These are primitive, limited instruments, but they're so visually striking that I routinely have curious onlookers asking what these things are and where they can get one for themselves. They also demand a tactile form of interaction that is distinctly refreshing when working with computers, or even more haptic instruments like synthesisers and drum machines. And even though Electro Lobotomy's one-off designs have been available for some time, their obscurity means they're new to many people.
The first Electro Lobotomy instrument I bought was a Sonic Forest. It is literally a box containing a contact microphone with different wires shoved into it. It runs on a 9V battery, (mine hasn't run flat in almost two years of solid use) has a mute switch and tone and bias knobs. And that's it. It's a ridiculously simple instrument that might even inspire you to start building your own DIY instruments.
Without extra effects, it has an understandably raw edge. The first time I plugged it in, I felt a little silly for buying it because it just sounds like a box with wires sticking out of it. The point is that you need to experiment to get the most out of it. Introduce spatial processing, looping and a bow, and you have instant Einstürzende Neubauten.
From a dance music production perspective, the Sonic Forest will naturally appeal to producers making techno with industrial and noise aesthetics. In such contexts, a Sonic Forest is a great means of creating sound by hand, so to speak. Creaking, groaning, wailing textures can be generated that no synthesiser can match. Of course, anything you record with a Sonic Forest can also be a starting point for further experimentation—layering it with synthetic sounds is a great way of injecting a unique ambience and tonal quality.
Other producers might be offended or amused by the above example of the Sonic Forest. But it doesn't have to be used in a violent manner. It can find a place in any sort of atmospheric, evocative music. You can gently run your fingernail along the ribbed edges of a wire to create a rhythmic texture not unlike quickening footsteps in a corridor. Then sample it, reverse it, change the pitch and speed and you have a ratcheting, bouncing-ball effect that'd be the envy of any modular synthesist. What's more, it has a distinctly acoustic quality that can breathe air into electronic productions.
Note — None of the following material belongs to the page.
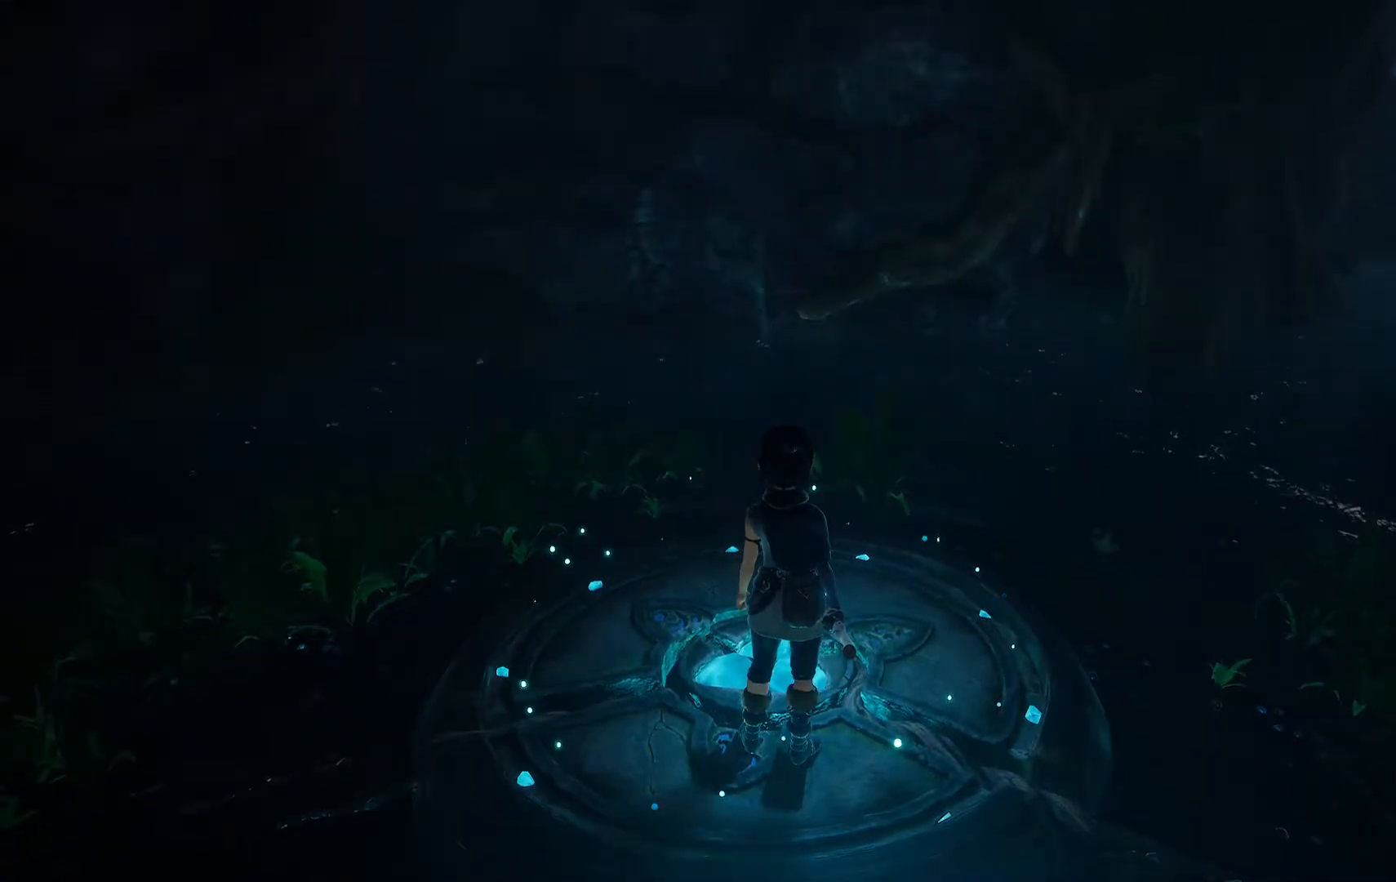
{"buttons": [], "left_stick": "up", "right_stick": "center", "events": [[167, "left_stick", "up"]]}
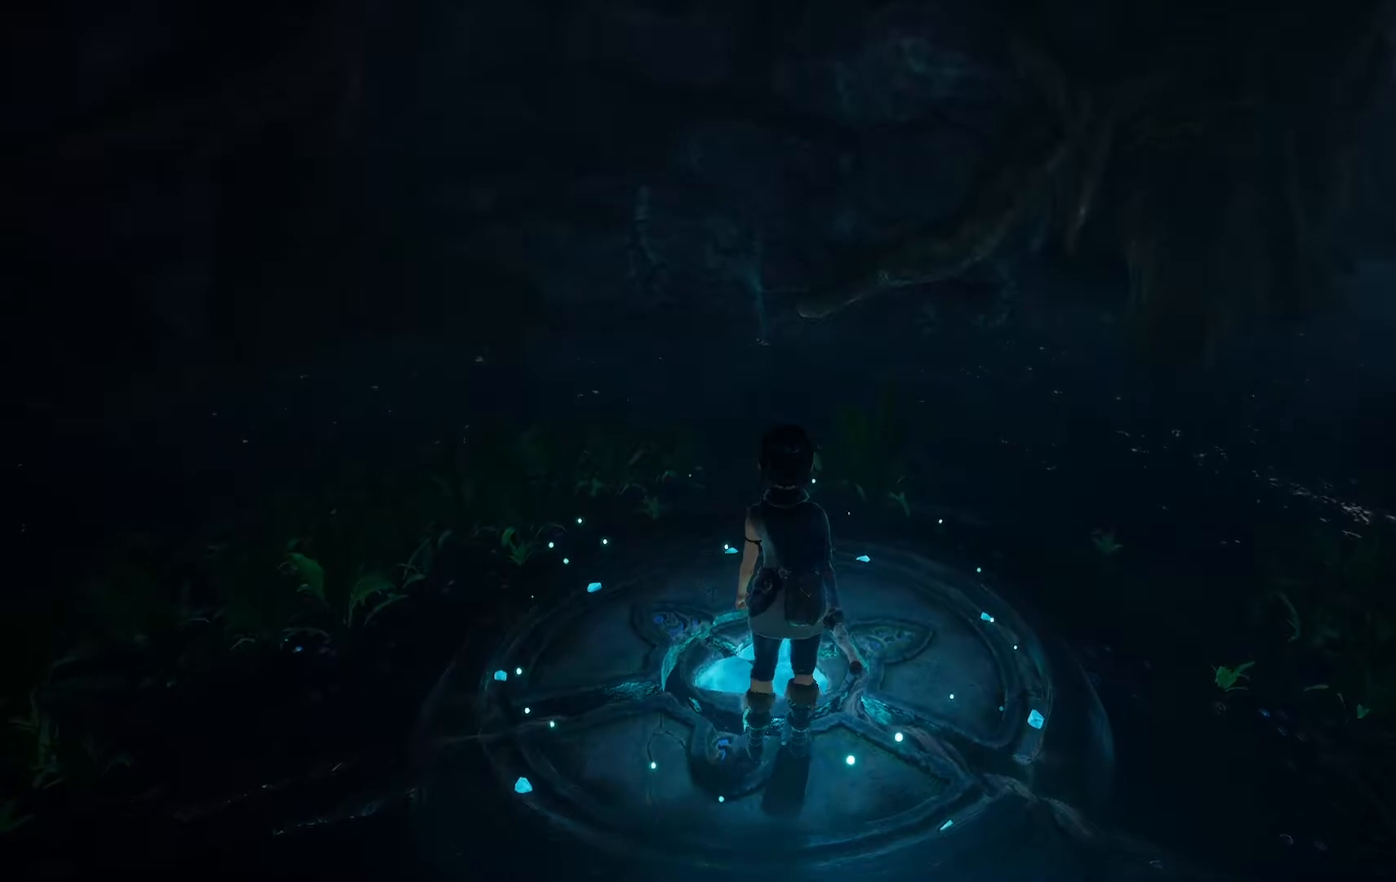
{"buttons": [], "left_stick": "up-right", "right_stick": "left", "events": [[200, "left_stick", "center"], [350, "right_stick", "left"], [400, "left_stick", "up-right"]]}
The other product I purchased was a Sonic Spring Board. Again, it's a simple device that encourages experimentation. My version has two silver springs stretched along and fastened to a board ending in a small box housing a piezo pickup. Like the Sonic Forest, it's powered by a 9V battery and has just a tone and bias control. Whether it's via an Ekdahl Moisturiser or kicking a guitar amp, the sound of springs has a warm place in many hearts. The Sonic Spring Board gives you this flavour for under €100. The rounded edges of the springs lead to a softer sound than the angular, clattering Sonic Forest. It holds its own without effects better than Sonic Forest, but it too comes alive with a little bit of processing.
There's something evocative about the harmonic character of a spring. It has the tonal complexity of a cymbal or a bell. Sampling and repitching the spring into chords creates a powerful, dense cloud of overlapping harmonics that sounds somewhere between Romanian spectralism, Tibetan throat singing and Nurse With Wound. It's got such character that it can sustain experimental pieces all on its own. Or you can sample some strums, blunt the attack, add a bit of reverb and stick a cavernous kick drum under it for instant dark techno satisfaction. Or push a spring into the board to raise the pitch and hit it with a stick for a unique, twanging percussion sound.
The Spring Board is a one-trick pony. But if you're a fan of complex harmonics, that one trick is endlessly satisfying. Like the Sonic Forest, you're initially stumped by its limitations but this ends up forcing you to think of other ways of using it. Suddenly you're looking around for everyday objects to use as a beater or a bow.
These aren't products made by a corporation or even a small business. This stuff is handmade, pretty affordable and made by an individual. Nevertheless, I was treated very well by Mr. Electro Lobotomy—he even sent me another spring after the first was lost in customs. They're possibly fragile but I've dropped both of them and taken them on aeroplanes without causing any discernible damage. You might be sold on the demo videos alone, but I highly recommend checking these out because they can add a quality to your music that you'd otherwise never get unless you built something similar yourself.